Demonic, phallic—snake:
An escape charmed me,
And hummed to the womanly
Parts of my consciousness.

I was your ruin, painted
In words as “ugly sin”.
Inferior, unintelligent—human:
Drained by the juice of forbidden fruit.

I am not Lilith, made from your dirt,
Bird-footed in back-alleys and bathtubs.
I am the gift--they call me the weaker sister,
Sent to serve, mind, and age.

I’m the first slave, born venom-lipped
And starving. My existence--transgression.
Mother of the first birth and first death--
First murderer and first victim.

I am the Goddess of life as we know it.
Today, I create everything.
Motherhood, brotherhood—all mine:
Held by my body, released as light.




12.22.12
I know our world came to an end

                            as of yesterday.
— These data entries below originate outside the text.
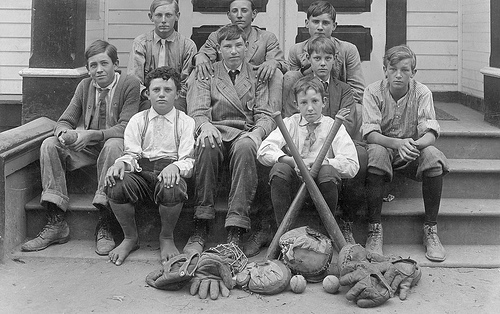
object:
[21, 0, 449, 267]
group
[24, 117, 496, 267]
steps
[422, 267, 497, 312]
floor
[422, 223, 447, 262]
shoe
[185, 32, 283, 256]
boy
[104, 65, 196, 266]
boy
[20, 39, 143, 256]
boy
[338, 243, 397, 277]
glove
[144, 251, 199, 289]
glove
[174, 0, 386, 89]
door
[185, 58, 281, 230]
suit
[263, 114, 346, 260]
baseball bat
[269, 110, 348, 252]
baseball bat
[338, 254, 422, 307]
glove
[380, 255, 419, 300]
glove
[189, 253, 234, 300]
glove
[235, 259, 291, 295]
glove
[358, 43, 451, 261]
boy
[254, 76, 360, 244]
boy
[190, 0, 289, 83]
boy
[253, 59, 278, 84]
hand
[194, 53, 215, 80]
hand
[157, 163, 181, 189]
hand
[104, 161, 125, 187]
hand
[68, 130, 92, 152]
hand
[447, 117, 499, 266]
stairs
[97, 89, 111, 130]
tie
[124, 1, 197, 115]
boys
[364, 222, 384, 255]
shoe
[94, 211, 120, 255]
shoe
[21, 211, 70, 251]
shoe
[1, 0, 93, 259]
column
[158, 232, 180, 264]
foot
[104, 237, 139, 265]
foot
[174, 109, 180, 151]
suspender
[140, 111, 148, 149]
suspender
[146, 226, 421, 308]
gear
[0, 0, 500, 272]
building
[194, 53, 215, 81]
hands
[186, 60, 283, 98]
shoulders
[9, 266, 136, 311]
ground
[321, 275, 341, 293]
ball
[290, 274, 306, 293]
ball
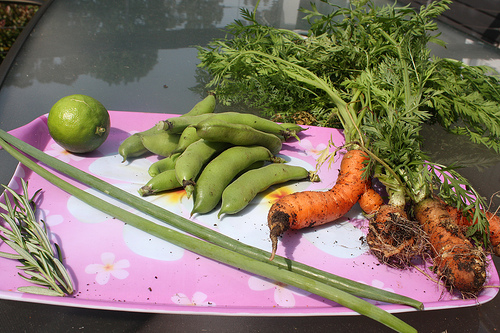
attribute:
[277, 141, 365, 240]
carrot — bright orange, dirty, here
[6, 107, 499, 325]
plate — pink, white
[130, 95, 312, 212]
beans — large, green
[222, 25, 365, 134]
leaves — green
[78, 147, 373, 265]
flower design — yellow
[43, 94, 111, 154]
lime — green, round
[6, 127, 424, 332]
vegetable — skinny, long, green, stalk-like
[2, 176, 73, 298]
herb — green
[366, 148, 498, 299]
vegetables — orange, root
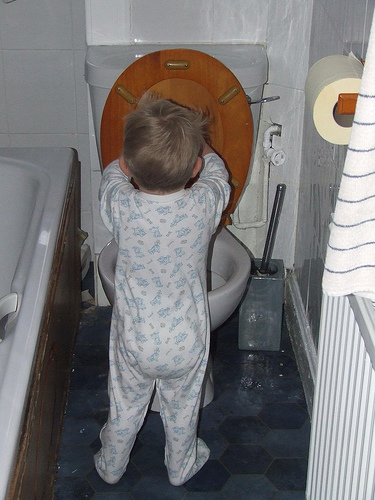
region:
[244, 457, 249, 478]
part of a floor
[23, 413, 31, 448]
part of a bath tab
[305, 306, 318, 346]
edge of a wall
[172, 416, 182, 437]
part of a cloth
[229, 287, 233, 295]
part of a toilet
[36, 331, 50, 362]
edge of a tab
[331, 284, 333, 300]
part of a towel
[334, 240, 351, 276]
edge of a towel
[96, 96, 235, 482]
baby standing in front of toilet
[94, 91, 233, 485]
baby in white and blue pajamas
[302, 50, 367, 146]
yellowish toilet paper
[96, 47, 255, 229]
wooden toilet seat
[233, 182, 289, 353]
metal toilet plunger next to the toilet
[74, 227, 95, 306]
tape peeling off the side of the bathtub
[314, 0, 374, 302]
gray and white striped towel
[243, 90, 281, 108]
metal toilet flushing handle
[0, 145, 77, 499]
large white and brown bathtub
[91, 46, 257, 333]
toilet with the lid open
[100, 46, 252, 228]
a wooden toilet seat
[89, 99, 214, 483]
young boy in front of a toilet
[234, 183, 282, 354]
a metal toilet bowl cleaner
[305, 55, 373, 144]
a roll of toilet paper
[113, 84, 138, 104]
stopper on a toilet seat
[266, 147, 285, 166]
the knob on a pipe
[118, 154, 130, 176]
a child's ear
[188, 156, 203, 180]
the ear of a child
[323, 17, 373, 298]
a blue and white towel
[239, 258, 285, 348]
a metal box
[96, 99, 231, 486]
The child is standing in front of the toilet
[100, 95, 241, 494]
The child has short brown hair and is wearing footie pajamas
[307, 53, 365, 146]
Full roll of toilet paper on wall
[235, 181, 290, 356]
Toilet brush and holder next to toilet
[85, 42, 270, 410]
White toilet bowl with two brown lids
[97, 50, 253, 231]
Both brown lids are up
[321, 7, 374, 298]
White towel with blue stripes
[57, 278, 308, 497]
Blue octagonal tiles on floor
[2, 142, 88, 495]
White bathtub with brown wood base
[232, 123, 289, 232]
White cutoff pipes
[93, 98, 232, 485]
A toddler in a onesie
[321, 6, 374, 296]
part of a white and blue stripped towel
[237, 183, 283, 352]
A gray toilet brush and holder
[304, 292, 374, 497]
Part of a white radiator heater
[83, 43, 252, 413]
A toilet with a baby in front of it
But thank you for the warm yellowness
Of your light in the dark of the last days.
I woke this morning and ate
My oatmeal in the dust of us;
Barefeet cold on the hardwood
And wintered floors.

Whether time is the sameness in size
Of the empty squares of our paper calendars,
Or lunar phases that reflect the same
On the retina of each Mayan’s eye,

You let our’s leak through the V’s
Of your tightly laced fingers,
Until there was none.

Our word came to an end

                       as of yesterday.

And you.

                      You could have saved it.




Basements

My best memories are buried in basements.
Where light only leaks in through horizontal
Half-windows, like the one where you
Left the fern to die.

The first basement was mine.

Four freshly painted white walls
Bordered a gray tile square,
And a closet loomed by the back wall
Containing the robes I would outgrow.

The second basement was ours.
The carpet was stained
Before we got there, placed
A mattress on the floor,
And called it home.

I awoke every morning,
Stepped into puddles made
Of last night’s rain, and ate
Flapjacks you flipped that
Got thinner by the day.

The last time I sunk
Down that narrow staircase,
Stumbling (I always missed
The last step) I heaved,
Under the weight of the house above me.

You only loved me in basements,
Underground, entombed by dirt, and
Untouched by light, but kept
Warm by the Earth.

(An earlier draft of this poem was published in the anthology "Poets of Madison County," available on Amazon.)